24.11.2020 19:00 |

Fake-Inserat

Immo-Betrug im Pinzgau: Student verlor 2000 Euro

Die „Krone“ berichtete über die dreiste Immo-Abzocke für eine angebliche Wohnung in Salzburg- Josefiau. Nun ging ein Student aus dem Pinzgau den Kriminellen auf den Leim. Er überwies die verlangte „Kaution“ von gut 2000 Euro auf ein ausländisches Konto. Die Polizei ermittelt. Die Suche nach den Betrügern ist schwierig.

Mit einem Angebot für eine 61 Quadratmeter große Mietwohnung in der Lederwaschgasse in Salzburg-Josefiau versuchen Betrüger ihre Opfer zu prellen. Das Inserat ist täuschend echt: Fotos, Adresse, Kontaktangabe, alles auf einer renommierten Immobilien-Seite. Nach Zahlung einer Kaution könne die Wohnung bezogen werden, so das Angebot. Einzig: Die Wohnung gibt es so gar nicht.

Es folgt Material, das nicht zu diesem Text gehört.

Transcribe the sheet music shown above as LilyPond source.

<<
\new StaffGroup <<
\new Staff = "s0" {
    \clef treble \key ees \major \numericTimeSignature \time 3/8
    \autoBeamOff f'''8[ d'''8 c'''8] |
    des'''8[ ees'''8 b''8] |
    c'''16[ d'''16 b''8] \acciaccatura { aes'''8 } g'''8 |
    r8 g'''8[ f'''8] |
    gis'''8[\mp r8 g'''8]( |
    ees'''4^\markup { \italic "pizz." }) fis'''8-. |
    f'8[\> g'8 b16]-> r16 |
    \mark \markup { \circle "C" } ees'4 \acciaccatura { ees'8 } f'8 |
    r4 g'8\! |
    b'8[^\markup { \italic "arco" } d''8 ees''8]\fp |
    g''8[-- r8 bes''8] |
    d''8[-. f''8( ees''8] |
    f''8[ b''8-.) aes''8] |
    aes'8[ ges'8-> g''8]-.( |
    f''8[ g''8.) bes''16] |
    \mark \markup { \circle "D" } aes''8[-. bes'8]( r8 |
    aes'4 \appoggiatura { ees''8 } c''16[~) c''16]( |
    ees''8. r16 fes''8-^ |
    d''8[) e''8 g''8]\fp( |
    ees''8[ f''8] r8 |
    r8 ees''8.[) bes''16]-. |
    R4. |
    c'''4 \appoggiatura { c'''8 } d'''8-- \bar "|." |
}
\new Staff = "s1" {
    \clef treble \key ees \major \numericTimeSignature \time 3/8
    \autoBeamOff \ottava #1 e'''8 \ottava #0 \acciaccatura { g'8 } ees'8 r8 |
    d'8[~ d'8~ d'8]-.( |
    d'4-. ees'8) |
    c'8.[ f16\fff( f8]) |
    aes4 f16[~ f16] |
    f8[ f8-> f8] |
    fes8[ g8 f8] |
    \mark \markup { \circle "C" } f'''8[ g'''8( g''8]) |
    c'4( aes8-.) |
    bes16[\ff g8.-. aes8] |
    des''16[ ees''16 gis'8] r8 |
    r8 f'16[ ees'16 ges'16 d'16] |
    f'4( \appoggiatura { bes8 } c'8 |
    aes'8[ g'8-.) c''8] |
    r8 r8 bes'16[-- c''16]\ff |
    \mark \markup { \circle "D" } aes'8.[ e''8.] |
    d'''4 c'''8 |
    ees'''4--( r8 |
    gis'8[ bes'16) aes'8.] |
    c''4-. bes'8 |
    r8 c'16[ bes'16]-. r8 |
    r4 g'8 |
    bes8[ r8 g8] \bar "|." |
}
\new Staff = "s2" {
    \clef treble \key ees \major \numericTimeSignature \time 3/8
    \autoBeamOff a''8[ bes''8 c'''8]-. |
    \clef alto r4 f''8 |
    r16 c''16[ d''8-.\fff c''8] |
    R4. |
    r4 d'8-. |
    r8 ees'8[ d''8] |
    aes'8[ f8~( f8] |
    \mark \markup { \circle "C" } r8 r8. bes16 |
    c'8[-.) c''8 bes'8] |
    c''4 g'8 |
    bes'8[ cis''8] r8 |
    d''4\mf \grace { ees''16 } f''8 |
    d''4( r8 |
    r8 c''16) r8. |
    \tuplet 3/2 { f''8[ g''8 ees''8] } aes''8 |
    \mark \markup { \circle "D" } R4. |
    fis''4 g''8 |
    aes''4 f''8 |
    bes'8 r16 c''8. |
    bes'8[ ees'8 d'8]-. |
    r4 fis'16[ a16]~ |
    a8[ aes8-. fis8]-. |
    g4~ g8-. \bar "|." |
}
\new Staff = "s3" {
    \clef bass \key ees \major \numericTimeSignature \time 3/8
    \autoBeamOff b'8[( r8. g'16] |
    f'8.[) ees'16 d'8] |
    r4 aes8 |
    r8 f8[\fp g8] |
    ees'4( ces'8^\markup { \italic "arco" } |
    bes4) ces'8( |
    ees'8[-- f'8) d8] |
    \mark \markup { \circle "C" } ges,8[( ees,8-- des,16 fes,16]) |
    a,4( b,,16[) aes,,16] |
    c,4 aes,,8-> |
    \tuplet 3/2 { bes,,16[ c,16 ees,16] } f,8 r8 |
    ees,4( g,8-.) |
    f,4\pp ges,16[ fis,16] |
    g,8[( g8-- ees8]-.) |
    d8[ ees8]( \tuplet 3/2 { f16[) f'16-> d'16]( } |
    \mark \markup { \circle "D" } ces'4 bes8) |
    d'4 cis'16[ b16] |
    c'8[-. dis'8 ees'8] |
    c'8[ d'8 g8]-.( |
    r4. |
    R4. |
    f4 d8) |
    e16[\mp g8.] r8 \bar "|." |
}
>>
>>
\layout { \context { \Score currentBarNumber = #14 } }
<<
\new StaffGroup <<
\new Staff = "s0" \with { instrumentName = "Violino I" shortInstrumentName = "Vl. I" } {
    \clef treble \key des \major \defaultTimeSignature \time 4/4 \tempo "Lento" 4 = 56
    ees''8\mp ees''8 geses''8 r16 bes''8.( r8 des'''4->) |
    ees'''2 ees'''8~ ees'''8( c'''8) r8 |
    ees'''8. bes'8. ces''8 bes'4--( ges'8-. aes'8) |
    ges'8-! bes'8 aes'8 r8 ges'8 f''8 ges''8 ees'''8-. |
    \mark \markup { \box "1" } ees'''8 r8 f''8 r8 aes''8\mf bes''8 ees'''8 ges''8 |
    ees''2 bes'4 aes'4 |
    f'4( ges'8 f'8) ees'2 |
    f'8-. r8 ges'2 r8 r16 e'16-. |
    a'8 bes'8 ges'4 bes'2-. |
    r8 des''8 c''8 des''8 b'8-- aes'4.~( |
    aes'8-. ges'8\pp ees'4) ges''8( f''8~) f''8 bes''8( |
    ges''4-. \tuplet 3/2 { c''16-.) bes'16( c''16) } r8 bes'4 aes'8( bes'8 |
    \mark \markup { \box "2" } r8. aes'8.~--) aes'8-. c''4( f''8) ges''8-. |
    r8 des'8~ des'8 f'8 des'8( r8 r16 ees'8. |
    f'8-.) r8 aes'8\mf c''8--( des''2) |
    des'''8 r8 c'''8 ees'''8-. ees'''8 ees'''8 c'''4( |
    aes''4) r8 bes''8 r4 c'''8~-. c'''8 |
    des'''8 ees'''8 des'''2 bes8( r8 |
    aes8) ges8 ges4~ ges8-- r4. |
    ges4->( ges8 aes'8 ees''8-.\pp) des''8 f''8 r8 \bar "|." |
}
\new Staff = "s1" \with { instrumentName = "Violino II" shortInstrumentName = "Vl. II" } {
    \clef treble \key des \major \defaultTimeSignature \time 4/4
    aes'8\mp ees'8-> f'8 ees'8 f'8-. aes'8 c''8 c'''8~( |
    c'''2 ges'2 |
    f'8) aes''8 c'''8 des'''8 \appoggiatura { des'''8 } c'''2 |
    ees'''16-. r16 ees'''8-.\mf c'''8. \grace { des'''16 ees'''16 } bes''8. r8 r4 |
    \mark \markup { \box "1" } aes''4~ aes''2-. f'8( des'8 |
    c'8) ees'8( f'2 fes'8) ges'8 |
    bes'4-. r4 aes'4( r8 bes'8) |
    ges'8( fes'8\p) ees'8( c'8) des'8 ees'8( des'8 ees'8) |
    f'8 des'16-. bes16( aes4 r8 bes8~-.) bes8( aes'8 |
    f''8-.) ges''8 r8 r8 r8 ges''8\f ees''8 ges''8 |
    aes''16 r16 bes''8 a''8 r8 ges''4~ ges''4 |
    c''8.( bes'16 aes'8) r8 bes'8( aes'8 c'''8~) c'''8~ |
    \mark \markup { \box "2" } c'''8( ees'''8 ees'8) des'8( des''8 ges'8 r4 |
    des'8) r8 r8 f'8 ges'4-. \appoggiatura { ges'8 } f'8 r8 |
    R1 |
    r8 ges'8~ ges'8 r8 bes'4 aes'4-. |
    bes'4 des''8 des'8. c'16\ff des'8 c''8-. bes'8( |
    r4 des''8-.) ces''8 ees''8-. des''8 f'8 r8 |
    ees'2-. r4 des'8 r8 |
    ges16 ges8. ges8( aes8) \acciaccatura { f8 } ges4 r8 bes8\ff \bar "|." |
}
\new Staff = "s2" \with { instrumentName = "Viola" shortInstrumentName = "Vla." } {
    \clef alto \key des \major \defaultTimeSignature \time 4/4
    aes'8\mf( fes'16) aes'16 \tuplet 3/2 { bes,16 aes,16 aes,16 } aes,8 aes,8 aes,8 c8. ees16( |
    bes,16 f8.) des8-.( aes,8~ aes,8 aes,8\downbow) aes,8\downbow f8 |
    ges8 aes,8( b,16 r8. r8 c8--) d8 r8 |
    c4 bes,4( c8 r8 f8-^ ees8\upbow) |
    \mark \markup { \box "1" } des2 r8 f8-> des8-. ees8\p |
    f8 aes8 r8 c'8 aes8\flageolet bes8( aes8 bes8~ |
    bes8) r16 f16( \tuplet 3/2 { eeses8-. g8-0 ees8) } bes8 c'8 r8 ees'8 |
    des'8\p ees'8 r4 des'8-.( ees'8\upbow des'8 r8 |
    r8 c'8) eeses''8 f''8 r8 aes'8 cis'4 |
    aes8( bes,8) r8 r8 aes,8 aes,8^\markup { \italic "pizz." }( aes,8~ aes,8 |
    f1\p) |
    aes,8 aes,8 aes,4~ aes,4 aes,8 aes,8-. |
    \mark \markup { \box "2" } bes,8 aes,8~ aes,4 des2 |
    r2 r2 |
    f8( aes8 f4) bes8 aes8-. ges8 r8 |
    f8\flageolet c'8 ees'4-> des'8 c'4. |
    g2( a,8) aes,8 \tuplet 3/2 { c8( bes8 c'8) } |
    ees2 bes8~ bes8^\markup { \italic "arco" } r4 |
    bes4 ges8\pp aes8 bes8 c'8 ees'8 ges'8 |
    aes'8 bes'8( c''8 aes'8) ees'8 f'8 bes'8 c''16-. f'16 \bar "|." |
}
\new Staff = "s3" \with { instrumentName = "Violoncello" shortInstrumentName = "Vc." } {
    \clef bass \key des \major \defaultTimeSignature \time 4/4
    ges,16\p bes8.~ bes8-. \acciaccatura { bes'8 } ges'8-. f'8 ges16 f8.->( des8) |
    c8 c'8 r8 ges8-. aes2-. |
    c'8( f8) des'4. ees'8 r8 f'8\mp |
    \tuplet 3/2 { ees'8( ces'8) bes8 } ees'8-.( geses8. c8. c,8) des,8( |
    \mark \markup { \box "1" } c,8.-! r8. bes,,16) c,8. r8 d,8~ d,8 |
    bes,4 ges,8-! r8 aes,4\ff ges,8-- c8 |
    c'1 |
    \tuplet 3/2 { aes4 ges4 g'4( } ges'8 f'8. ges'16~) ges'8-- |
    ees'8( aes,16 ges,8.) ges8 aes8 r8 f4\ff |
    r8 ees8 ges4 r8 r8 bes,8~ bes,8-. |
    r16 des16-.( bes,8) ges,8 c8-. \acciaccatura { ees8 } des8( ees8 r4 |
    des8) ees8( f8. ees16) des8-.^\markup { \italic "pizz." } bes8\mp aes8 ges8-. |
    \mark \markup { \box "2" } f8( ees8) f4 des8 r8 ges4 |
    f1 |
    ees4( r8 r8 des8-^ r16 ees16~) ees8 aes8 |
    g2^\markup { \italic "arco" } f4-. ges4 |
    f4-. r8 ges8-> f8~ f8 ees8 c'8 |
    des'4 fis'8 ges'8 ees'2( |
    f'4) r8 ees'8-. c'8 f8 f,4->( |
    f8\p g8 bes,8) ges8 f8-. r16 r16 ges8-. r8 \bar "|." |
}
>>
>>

Ein Student (24) tappte den Kriminellen nun in die Falle. Der Mann reagierte auf das Online-Inserat für das Apartment und überwies letztlich 2000 Euro auf ein Konto in Spanien. Die vermeintliche Vermieterin versicherte dem Opfer daraufhin, die Übergabe fände nach ihrer Rückkehr „aus London“ statt. „Er bekam das Geld nicht zurück. Am 24. Oktober wurde Anzeige bei der Inspektion Saalfelden erstattet“, bestätigt Polizeisprecherin Irene Stauffer. Ob es sich bei dem Objekt tatsächlich um eine echte Wohnung handelt, sei noch nicht klar. „Meist sind es Fake-Wohnungen in solchen Betrugs-Inseraten“, so Stauffer.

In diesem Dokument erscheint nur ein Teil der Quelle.